*** DATASET CONTENT Section Begins ***

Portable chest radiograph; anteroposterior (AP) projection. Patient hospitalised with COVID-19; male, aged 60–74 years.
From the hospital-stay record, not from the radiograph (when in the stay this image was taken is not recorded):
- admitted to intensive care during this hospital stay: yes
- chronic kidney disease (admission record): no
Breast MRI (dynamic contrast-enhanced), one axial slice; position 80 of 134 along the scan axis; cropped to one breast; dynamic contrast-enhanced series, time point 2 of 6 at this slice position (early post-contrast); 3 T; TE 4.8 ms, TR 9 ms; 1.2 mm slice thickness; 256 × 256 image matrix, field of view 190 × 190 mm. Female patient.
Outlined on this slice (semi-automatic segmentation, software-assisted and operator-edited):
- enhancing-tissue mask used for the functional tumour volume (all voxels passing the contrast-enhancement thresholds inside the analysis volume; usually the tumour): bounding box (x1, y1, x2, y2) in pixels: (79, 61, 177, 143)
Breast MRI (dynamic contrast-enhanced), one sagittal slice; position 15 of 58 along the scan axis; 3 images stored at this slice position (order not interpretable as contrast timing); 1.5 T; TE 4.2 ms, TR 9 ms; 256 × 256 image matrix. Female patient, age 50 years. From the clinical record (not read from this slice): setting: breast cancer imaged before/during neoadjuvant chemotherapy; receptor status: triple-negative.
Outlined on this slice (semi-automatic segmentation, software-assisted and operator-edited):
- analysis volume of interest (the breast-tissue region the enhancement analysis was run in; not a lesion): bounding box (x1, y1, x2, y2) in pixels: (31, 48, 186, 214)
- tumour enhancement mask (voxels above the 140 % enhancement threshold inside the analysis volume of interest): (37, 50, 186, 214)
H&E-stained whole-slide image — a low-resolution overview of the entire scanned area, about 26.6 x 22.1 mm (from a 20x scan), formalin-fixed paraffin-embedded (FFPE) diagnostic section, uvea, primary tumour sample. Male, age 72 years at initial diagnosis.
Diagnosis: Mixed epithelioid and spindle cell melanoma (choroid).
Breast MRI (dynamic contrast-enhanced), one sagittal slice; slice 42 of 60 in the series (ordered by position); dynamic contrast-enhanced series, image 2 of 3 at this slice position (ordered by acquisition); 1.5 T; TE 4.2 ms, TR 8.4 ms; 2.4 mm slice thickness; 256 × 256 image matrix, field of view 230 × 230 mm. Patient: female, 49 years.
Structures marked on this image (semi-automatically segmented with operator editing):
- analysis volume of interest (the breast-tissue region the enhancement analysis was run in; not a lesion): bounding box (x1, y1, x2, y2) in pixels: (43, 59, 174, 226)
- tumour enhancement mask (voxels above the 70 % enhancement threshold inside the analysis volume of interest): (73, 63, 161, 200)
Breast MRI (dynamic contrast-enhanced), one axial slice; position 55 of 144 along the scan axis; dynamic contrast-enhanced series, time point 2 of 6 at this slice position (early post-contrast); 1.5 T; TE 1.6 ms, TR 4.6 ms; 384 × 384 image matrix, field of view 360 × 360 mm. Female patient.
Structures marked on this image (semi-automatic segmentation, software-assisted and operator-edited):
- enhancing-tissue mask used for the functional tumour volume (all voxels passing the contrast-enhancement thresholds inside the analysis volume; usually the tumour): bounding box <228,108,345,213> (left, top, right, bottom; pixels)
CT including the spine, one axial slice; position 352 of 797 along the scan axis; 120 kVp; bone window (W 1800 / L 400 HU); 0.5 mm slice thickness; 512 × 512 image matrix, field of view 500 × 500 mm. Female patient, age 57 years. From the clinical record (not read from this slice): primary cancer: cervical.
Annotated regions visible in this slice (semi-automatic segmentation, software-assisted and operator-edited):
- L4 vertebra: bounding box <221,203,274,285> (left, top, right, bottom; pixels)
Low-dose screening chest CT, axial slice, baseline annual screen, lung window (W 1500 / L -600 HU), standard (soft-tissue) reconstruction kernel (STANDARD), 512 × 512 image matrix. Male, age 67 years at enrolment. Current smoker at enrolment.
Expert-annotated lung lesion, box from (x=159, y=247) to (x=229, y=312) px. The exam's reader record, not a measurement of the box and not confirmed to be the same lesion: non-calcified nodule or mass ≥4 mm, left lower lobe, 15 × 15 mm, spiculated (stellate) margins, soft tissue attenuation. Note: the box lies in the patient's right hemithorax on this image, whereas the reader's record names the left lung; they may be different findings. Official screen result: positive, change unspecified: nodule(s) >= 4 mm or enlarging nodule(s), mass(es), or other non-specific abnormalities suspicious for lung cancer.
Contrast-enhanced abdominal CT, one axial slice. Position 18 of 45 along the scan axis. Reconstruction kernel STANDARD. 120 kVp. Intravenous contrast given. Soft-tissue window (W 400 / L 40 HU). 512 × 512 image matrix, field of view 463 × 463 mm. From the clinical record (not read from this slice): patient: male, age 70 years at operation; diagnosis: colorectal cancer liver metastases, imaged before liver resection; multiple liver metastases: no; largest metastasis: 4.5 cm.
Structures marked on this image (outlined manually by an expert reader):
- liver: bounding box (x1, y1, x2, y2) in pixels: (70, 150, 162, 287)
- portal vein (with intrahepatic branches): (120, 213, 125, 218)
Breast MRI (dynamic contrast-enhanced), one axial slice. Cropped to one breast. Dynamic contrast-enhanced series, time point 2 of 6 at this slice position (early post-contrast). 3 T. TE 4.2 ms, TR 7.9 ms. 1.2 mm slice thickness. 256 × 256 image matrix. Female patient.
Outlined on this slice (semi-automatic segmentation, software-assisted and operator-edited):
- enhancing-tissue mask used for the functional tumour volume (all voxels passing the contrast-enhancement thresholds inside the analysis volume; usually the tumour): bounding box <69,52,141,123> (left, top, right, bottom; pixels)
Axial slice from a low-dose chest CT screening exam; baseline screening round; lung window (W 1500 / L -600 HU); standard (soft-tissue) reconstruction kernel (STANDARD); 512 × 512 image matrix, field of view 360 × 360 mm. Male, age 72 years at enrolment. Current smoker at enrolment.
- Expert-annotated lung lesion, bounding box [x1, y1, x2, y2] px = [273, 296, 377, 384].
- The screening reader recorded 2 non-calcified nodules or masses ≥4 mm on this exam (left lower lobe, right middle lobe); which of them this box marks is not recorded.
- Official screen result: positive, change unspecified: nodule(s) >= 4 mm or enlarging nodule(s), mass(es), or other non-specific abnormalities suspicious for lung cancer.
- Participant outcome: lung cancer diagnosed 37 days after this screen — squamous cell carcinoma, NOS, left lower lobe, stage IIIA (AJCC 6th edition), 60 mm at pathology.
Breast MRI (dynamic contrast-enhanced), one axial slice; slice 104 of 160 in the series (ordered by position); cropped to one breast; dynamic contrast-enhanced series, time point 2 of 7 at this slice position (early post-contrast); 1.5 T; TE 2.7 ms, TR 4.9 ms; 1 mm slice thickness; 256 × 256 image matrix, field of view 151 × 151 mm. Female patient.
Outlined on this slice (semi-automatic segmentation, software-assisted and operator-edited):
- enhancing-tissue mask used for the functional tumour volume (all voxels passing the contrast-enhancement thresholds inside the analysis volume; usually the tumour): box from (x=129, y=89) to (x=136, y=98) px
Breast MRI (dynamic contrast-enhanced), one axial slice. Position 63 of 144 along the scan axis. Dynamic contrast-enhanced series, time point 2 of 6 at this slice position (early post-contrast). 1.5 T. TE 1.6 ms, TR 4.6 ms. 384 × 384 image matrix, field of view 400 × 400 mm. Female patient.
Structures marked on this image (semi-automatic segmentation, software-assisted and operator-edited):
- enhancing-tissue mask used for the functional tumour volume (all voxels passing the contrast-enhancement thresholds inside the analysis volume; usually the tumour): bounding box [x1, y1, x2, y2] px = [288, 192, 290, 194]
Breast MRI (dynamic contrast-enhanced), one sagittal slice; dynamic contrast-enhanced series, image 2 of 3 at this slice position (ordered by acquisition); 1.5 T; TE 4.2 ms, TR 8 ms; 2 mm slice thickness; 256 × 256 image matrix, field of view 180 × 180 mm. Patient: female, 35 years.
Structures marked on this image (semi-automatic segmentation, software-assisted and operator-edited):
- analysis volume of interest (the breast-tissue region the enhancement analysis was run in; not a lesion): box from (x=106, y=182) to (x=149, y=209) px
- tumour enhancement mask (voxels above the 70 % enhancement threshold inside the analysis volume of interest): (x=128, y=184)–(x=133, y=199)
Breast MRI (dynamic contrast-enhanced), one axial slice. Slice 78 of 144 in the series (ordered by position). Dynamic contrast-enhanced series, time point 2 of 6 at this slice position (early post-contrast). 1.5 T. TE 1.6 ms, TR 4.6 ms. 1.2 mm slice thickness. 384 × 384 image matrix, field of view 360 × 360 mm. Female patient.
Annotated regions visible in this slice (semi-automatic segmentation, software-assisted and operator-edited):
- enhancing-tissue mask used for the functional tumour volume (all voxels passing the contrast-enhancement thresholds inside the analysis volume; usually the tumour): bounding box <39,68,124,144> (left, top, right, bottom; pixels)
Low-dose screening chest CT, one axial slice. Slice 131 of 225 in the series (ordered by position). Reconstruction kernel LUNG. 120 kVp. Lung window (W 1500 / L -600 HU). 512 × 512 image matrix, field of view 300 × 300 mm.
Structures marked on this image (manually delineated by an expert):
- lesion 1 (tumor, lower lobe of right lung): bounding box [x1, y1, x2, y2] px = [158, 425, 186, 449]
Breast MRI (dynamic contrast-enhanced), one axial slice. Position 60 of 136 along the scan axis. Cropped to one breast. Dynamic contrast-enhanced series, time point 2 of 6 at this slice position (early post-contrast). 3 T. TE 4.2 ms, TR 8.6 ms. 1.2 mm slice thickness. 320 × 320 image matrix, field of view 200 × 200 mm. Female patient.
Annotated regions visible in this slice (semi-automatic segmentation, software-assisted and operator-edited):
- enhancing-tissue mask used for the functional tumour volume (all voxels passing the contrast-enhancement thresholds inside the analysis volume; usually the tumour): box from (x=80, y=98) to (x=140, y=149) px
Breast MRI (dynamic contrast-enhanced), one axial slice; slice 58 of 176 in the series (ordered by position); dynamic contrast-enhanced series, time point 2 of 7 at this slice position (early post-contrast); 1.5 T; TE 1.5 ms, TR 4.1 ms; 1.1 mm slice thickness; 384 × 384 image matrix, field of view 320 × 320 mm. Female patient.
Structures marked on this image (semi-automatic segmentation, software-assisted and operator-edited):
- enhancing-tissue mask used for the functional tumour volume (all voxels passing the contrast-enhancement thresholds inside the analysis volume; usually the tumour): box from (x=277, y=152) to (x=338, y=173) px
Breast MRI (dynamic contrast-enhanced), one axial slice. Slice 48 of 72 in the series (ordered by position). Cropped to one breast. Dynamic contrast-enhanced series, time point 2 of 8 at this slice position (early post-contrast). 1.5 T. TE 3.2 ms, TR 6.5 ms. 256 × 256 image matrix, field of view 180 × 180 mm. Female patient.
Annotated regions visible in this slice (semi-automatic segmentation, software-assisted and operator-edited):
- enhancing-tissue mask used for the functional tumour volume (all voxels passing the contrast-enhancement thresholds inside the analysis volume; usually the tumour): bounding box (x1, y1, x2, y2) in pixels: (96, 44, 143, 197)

*** DATASET CONTENT Section Ends ***

• **PROBLEM**:
Your answer should be the exact lines above from the one with "<39,68,124,144> (left, top, right, bottom; pixels)" through the one with "- lesion 1 (tumor, lower", both included, and nothing besides.

• **EXERCISE OUTPUT**:
- enhancing-tissue mask used for the functional tumour volume (all voxels passing the contrast-enhancement thresholds inside the analysis volume; usually the tumour): bounding box <39,68,124,144> (left, top, right, bottom; pixels)
Low-dose screening chest CT, one axial slice. Slice 131 of 225 in the series (ordered by position). Reconstruction kernel LUNG. 120 kVp. Lung window (W 1500 / L -600 HU). 512 × 512 image matrix, field of view 300 × 300 mm.
Structures marked on this image (manually delineated by an expert):
- lesion 1 (tumor, lower lobe of right lung): bounding box [x1, y1, x2, y2] px = [158, 425, 186, 449]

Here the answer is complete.